Em casa, o cenário é frenético; todos tropeçam nas geringonças que para nada servem, sujeitos a partirem uma perna, ou a escorregarem no chão que as crianças irrequietas e os adultos descuidados sujaram, tornando-os alvos fáceis da parede mais próxima onde o mais provável é esmurrarem-se.

Depois, muito para lá da meia-noite ou uma e tal da madugada, naturalmente, a barriga dá de si. Convém ter sais de fruto ou Água das Pedras, não vá o diabo tecê-las. A euforia das prendas, a refeição abastada, as misturas incompatíveis, os excessos misturados com os perfumes embriagantes ofertados por alguém e que todos queriam cheirar, provocou uma overdose colectiva do tipo drogas duras ou, na melhor das hipóteses, cogumelos venenosos.

As luzes intermitentes da gambiarra da árvore de natal, os castiçais de velas meio-derretidas, os pais-natal espalhados pela casa, os pinheiros das paredes, os arbustos artificiais nas ombreiras das portas, os risos largos e vagos, as conversas de nada, enfim, são depressivos para os que não puderam ter um Natal semelhante, e julgam que tudo isto é felicidade, hilariantes para os que dele fizeram parte e se julgam privilegiados. 

Entretanto, se à pergunta despropositada e descontextualizada de quem era Jesus a criança não responder que era um treinador de futebol ou um surfista, ou até um cantor de rap, já é ter muita sorte; se responder “ não sei” é muito bom, antes isso!

Porque não depositável nos contentores, Jesus é o grande esquecido no Natal. Jesus não deixa restos, não vem da Lapónia nem distingue ricos e pobres. Ele apenas nasceu, filho de uma mulher, debaixo da Lei ( Gl 4:4), como nós. Alguns ainda celebram o seu nascimento, em festa; alguns ainda se lembrarm da alegria da Revelação.

Este momento de caducidade humana, de nihilismo, tem transformado o Natal num absurdo. É o natal dos ímpios ou da impiedade. Mas ele interpela-nos, leva-nos irremediavelmente à reflexão sobre como retirar a máscara que nos envolve, a qual não permite que sejamos autênticos. O Natal não é um episódio do passado e que se comemora anualmente. O Natal é um eterno presente, uma festa de renovação na qual o humano é capaz de atingir Deus se, para tanto, for um/uma bom/boa homem/mulher em sociedade.

O Natal não é um acontecimento religioso, mas histórico e sociológico. Antes e depois de Jesus a sociedade teve, forçosamente, que alterar-se; os movimentos religiosos continuaram os mesmos, os primeiros cristãos surgiram desses grupos.

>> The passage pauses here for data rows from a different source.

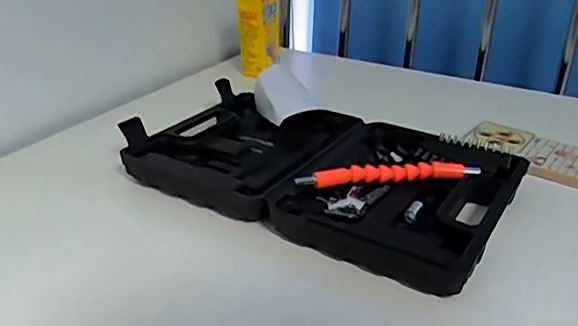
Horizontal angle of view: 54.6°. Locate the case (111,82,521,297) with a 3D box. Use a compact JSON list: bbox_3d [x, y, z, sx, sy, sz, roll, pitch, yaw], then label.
[{"bbox_3d":[0.023,-0.001,0.535,0.351,0.038,0.216,17,33,27],"label":"case"}]

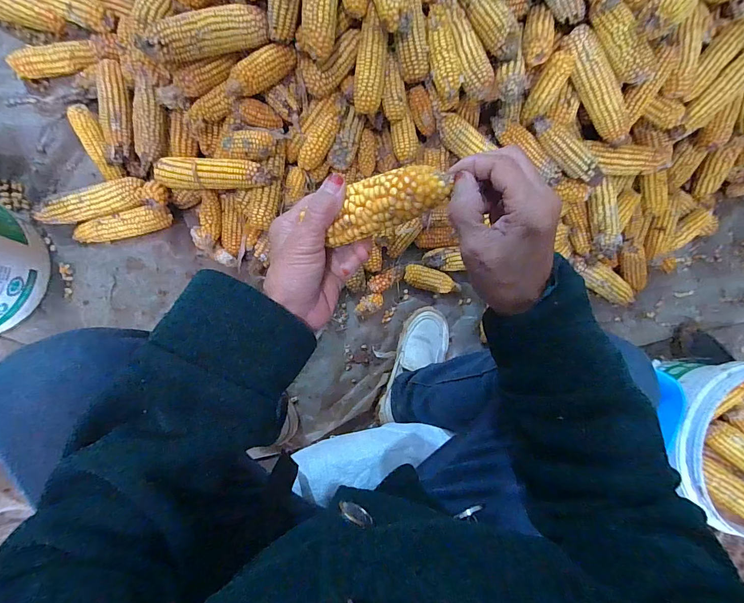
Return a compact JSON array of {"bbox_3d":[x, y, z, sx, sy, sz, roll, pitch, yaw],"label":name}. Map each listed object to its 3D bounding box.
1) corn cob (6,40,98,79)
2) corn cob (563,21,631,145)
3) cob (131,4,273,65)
[{"bbox_3d":[-0.517,-0.400,0.618,0.129,0.033,0.039,-18,91,-9],"label":"corn cob"},{"bbox_3d":[0.360,-0.333,0.598,0.040,0.038,0.192,-41,110,-8],"label":"corn cob"},{"bbox_3d":[-0.233,-0.377,0.531,0.173,0.051,0.043,-27,92,-8],"label":"cob"}]

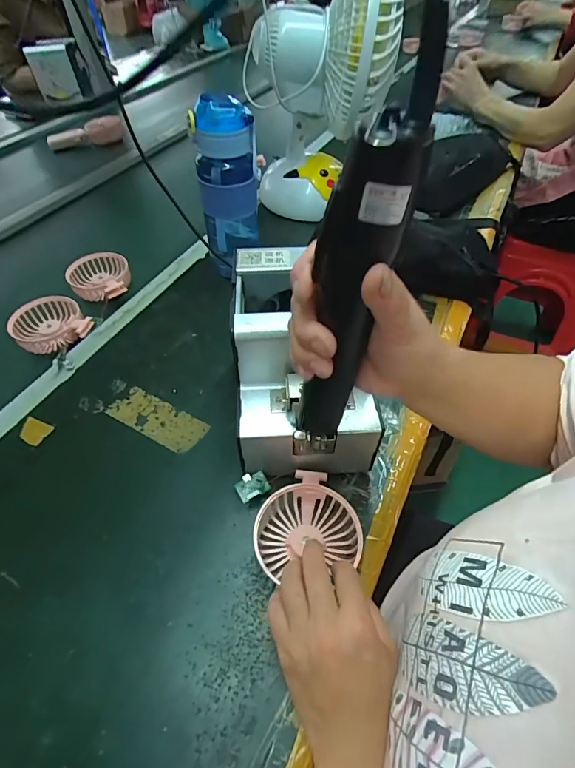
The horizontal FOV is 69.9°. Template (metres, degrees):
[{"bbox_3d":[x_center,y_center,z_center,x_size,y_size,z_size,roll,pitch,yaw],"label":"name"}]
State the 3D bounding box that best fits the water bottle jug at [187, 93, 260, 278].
[{"bbox_3d":[-0.078,-0.255,0.547,0.075,0.219,0.081,-8,52,-8],"label":"water bottle jug"}]

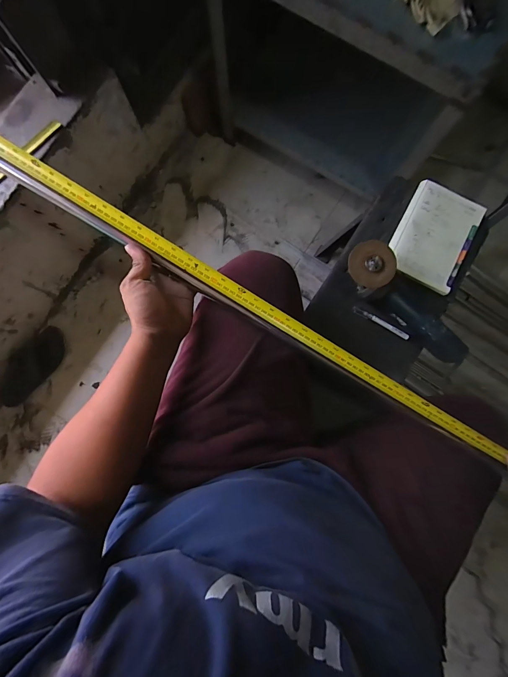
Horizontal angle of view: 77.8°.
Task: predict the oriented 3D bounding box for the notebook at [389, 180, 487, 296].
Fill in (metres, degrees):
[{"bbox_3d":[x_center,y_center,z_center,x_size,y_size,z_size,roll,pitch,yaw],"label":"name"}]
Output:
[{"bbox_3d":[0.385,-0.215,0.667,0.152,0.027,0.205,26,85,2],"label":"notebook"}]

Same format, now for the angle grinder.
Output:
[{"bbox_3d":[0.307,-0.070,0.616,0.301,0.081,0.083,39,86,3],"label":"angle grinder"}]

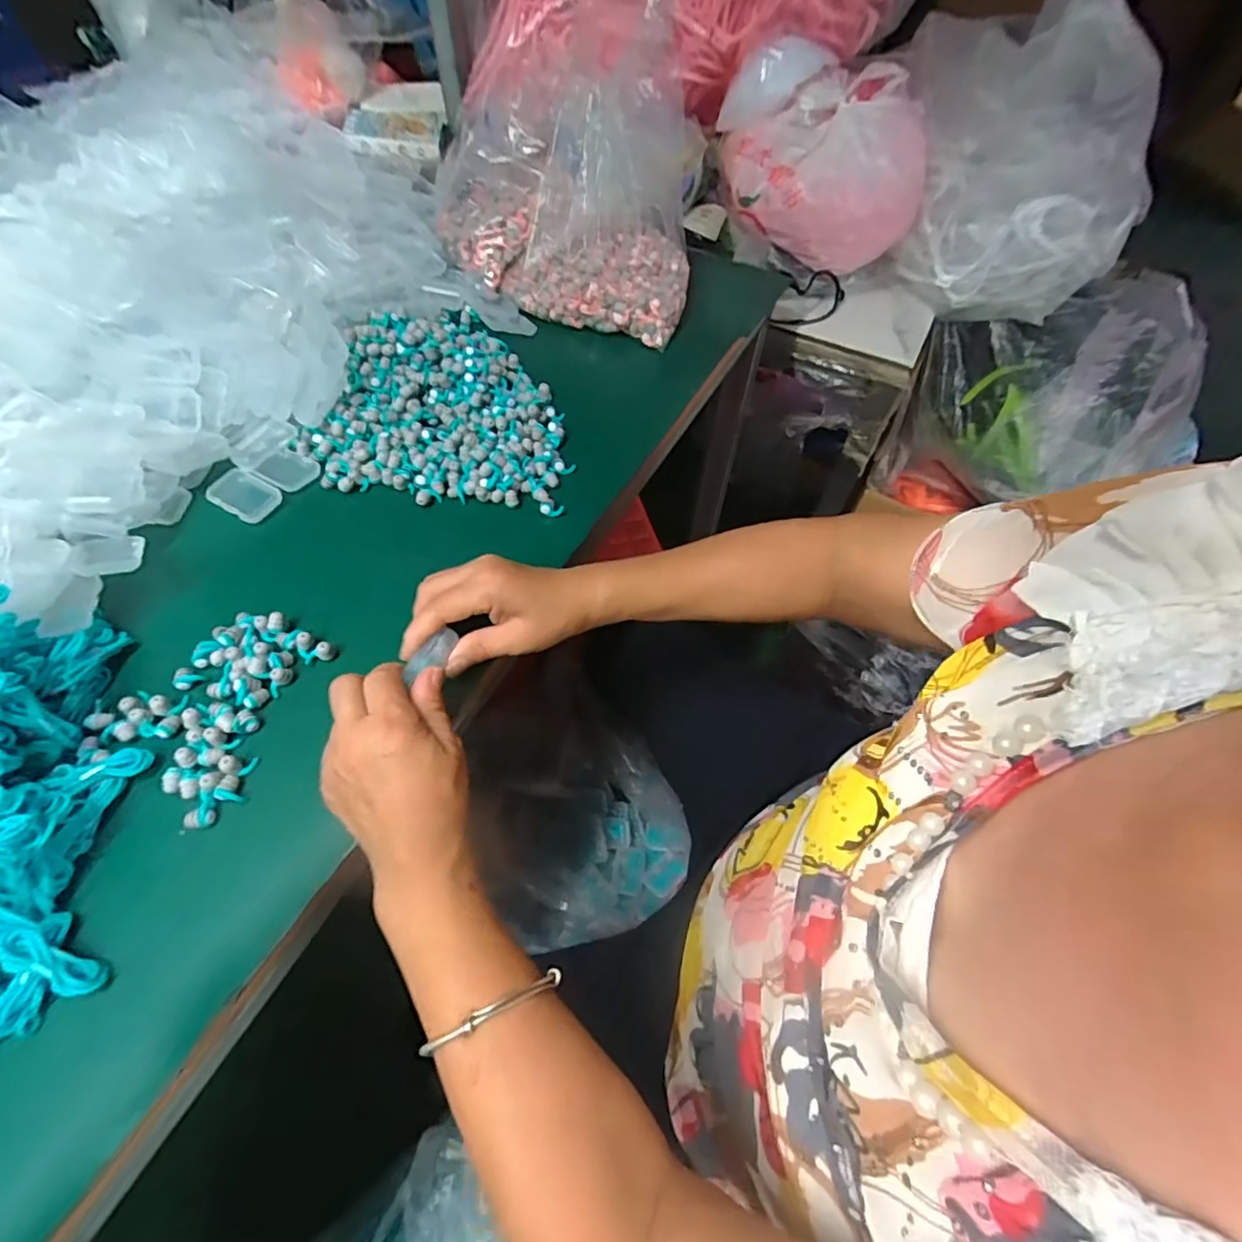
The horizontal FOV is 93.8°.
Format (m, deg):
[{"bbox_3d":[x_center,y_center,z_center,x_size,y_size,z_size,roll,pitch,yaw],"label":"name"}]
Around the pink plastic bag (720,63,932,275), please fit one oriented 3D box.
[{"bbox_3d":[0.255,-0.547,0.708,0.220,0.154,0.151,-21,61,-15],"label":"pink plastic bag"}]

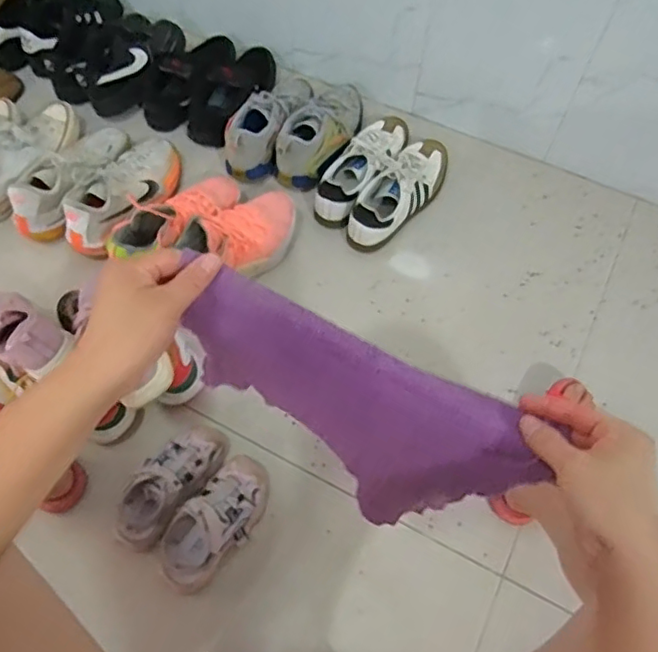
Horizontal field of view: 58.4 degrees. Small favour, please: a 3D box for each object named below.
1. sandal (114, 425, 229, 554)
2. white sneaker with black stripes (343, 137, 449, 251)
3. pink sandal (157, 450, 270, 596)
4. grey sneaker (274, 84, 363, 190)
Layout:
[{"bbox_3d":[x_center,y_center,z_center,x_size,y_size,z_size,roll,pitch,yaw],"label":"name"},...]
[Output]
[{"bbox_3d":[-0.239,0.233,0.889,0.095,0.095,0.196,27,64,13],"label":"sandal"},{"bbox_3d":[0.144,-0.272,1.160,0.106,0.089,0.301,31,65,15],"label":"white sneaker with black stripes"},{"bbox_3d":[-0.162,0.278,0.851,0.092,0.105,0.203,30,64,15],"label":"pink sandal"},{"bbox_3d":[-0.008,-0.422,1.218,0.117,0.108,0.293,22,63,11],"label":"grey sneaker"}]

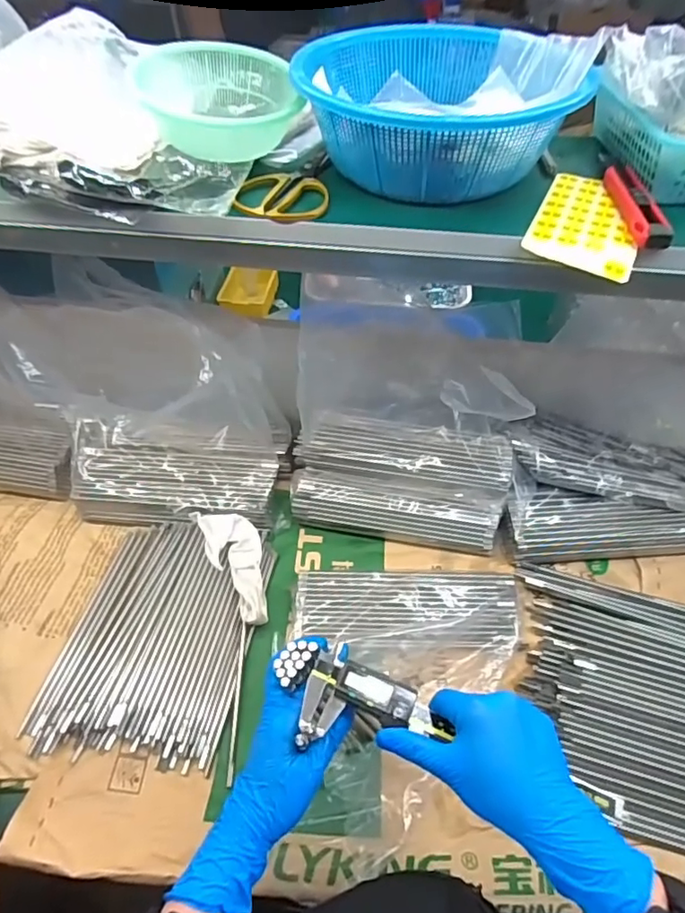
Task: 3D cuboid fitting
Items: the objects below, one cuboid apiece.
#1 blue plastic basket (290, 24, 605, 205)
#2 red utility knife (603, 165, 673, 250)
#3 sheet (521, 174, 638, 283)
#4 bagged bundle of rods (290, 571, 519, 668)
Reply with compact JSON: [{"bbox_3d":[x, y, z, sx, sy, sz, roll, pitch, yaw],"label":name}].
[{"bbox_3d":[0.094,-0.346,0.556,0.261,0.097,0.230,-2,49,-1],"label":"blue plastic basket"},{"bbox_3d":[0.269,-0.229,0.508,0.030,0.017,0.131,2,49,3],"label":"red utility knife"},{"bbox_3d":[0.227,-0.218,0.513,0.090,0.011,0.163,19,52,16],"label":"sheet"},{"bbox_3d":[0.082,0.198,0.696,0.283,0.058,0.124,3,49,3],"label":"bagged bundle of rods"}]

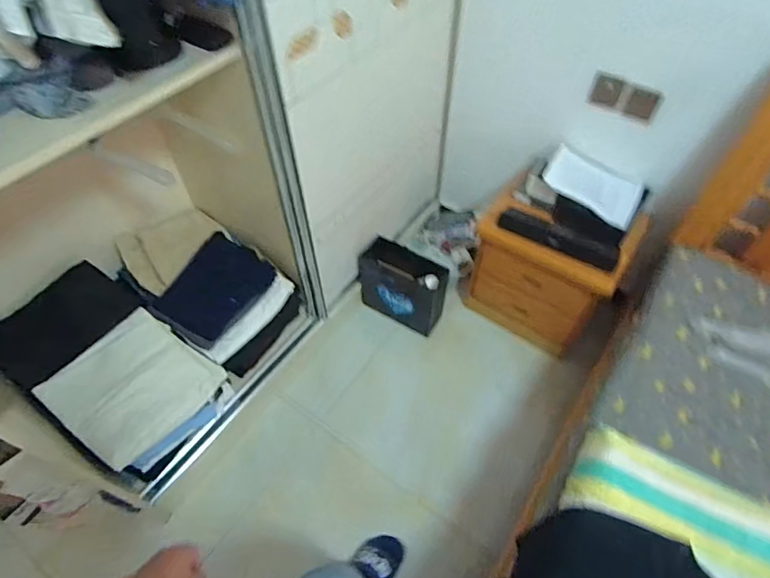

É impossível pensar o Cristianismo sem uma doutrina social; ele espraia-se nas cidades, aldeias, vilas, campos, lugarejos. É no concreto com o outro que ele tem sentido. Precisamos de tocar na terra para percebermos a vinda de Jesus; uma manjedoura não é um palácio, os arredores não são a Baixa, o campo não é a cidade, os pastores não são os sacerdotes.

Vamos festejar o Natal de Jesus. Uma refeição melhor, sim; um ambiente festivo, concerteza; troca de prendas, porque não? Porém, uma festa des-mascarada, celebrante da alegria da vida, do renascimento de um universo de esperança, de um fim e de um princípio.

O Natal é a festa da eternidade num tempo fugaz, que é sempre o nosso; uma imagem, sempre a nossa; um espaço, o lugar em que habitamos.